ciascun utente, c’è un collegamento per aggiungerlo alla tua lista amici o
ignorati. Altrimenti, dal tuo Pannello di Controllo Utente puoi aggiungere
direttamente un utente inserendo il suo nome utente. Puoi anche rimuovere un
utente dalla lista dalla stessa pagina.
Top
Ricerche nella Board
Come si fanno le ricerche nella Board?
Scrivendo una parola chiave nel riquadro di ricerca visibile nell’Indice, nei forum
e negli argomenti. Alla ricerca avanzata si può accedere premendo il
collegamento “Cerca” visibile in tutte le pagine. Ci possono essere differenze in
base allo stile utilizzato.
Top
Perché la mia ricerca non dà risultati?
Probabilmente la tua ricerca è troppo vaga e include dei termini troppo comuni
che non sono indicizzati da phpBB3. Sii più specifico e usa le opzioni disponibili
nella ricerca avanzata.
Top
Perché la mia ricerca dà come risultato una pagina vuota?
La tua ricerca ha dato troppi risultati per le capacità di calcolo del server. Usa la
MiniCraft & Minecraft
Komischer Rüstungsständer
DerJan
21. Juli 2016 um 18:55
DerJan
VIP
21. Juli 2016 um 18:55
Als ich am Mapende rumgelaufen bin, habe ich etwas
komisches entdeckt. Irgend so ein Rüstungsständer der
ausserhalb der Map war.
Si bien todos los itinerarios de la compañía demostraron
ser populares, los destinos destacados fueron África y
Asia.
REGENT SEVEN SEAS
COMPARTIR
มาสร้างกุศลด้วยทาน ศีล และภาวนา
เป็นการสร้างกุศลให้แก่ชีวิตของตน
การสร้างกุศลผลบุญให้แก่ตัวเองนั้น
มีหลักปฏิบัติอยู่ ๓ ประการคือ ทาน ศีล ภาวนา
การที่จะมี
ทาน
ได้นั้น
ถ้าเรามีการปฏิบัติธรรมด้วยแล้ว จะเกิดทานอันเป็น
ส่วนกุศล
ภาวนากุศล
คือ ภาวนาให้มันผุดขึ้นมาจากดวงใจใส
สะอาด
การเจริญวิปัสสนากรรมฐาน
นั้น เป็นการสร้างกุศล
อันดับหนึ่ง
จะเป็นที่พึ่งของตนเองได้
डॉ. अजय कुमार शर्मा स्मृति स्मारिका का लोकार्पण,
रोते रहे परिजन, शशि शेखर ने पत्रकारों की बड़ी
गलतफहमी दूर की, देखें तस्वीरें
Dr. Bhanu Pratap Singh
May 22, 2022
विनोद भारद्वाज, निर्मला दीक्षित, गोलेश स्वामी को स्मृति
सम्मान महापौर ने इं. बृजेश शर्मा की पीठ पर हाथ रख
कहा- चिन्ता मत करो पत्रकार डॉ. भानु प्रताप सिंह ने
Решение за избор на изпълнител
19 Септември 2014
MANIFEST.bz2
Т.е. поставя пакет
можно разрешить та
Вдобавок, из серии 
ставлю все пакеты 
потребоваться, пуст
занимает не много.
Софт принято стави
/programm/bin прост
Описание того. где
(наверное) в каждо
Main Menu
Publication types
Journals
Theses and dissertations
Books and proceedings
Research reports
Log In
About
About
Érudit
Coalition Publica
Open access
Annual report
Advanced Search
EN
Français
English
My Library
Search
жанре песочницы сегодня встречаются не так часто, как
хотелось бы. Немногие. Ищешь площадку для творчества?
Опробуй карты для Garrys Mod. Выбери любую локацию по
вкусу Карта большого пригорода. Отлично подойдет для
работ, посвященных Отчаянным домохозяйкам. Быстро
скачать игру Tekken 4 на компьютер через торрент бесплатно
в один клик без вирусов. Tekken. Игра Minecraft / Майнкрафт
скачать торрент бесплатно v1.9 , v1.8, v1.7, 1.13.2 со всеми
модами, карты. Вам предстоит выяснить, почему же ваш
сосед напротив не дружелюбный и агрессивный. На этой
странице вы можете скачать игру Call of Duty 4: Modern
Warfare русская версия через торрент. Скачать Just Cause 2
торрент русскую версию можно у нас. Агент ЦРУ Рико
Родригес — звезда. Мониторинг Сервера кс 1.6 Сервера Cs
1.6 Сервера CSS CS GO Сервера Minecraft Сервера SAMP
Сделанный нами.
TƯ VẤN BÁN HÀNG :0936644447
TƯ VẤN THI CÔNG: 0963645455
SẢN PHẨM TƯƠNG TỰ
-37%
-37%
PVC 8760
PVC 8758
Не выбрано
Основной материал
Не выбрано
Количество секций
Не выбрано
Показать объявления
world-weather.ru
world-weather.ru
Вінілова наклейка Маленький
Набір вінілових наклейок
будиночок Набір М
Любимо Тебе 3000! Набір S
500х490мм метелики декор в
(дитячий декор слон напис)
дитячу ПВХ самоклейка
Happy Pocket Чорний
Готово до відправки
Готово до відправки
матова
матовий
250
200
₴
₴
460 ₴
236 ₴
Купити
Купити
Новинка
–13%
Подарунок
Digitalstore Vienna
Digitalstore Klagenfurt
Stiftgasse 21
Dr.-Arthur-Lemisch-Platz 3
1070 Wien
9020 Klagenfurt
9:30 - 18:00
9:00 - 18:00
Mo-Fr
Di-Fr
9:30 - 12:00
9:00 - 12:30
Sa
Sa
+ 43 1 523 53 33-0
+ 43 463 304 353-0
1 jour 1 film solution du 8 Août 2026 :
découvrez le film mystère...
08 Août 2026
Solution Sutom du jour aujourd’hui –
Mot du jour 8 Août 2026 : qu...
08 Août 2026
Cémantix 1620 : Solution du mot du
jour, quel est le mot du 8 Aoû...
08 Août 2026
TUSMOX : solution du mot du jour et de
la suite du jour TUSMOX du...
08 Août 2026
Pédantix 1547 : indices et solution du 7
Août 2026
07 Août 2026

────

The answer must consist of each line from the data that includes the string "Digitalstore".

Digitalstore Vienna
Digitalstore Klagenfurt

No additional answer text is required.